Plus que tout, j’ai aimé que, même s’il s’agit d’un roman jeunesse, l’histoire reste douce-amère. Il y a des victoires, mais au prix de nombreux sacrifices, et Markus lui-même a fini par sacrifier bien des choses à son obsession de gagner contre Reinhardt.

 

Les autres personnages ne sont pas en reste et font leur travail efficacement, sans être mémorable. Le seul qui sort du lot, à part Markus et Reinhardt, est le vieux réfugié ukrainien, aussi brillant aux échecs, qui aidera Markus à se perfectionner et à mieux gérer ses émotions pour tenter d’arracher une victoire à l’Allemand. Il a un vécu qui nous le rend attachant, et j’ai aimé sa relation presque père-fils entre lui et Markus. C’est un personnage qui m’a beaucoup touché.

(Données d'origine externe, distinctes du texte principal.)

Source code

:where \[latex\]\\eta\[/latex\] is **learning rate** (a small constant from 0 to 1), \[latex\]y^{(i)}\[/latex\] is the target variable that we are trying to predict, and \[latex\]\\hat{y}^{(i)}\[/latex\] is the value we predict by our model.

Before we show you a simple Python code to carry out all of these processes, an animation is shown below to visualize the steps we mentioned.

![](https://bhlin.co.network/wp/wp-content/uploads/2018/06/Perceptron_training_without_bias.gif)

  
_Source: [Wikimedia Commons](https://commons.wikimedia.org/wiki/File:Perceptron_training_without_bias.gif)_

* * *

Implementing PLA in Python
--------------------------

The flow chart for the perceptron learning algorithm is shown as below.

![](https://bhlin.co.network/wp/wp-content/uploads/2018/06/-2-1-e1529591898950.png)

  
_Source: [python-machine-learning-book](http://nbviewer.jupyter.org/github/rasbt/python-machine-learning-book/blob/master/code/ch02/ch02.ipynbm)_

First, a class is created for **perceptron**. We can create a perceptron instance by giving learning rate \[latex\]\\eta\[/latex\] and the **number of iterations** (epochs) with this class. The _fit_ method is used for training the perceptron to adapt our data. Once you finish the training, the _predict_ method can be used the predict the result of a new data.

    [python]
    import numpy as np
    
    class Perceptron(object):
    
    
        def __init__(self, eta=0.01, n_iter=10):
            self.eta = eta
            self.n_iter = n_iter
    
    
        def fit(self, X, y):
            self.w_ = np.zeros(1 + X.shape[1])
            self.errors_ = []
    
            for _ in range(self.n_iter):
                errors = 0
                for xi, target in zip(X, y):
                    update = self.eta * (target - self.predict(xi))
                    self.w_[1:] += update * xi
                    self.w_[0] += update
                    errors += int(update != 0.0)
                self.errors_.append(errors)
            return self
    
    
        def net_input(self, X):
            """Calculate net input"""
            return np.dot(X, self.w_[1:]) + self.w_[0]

Pour les non familiers des échecs, de très nombreux diagrammes illustrent les parties (basées sur celles de divers grands maîtres) et permettent de visualiser l’évolution des forces en présence, entre le héros et son adversaire. Pour autant, je ne me suis pas trop attardée sur ces schémas, ayant eu un peu de mal à les comprendre.


Si le déroulé du roman peut sembler linéaire et sans surprise, il n’en est rien car l’auteur nous réserves quelques surprises et diverses révélations, surtout durant les derniers chapitres, ce qui fait que l’intrigue continue de nous tenir en haleine jusqu’au dénouement. En résumé, j’ai passé un très bon moment avec ce roman historique.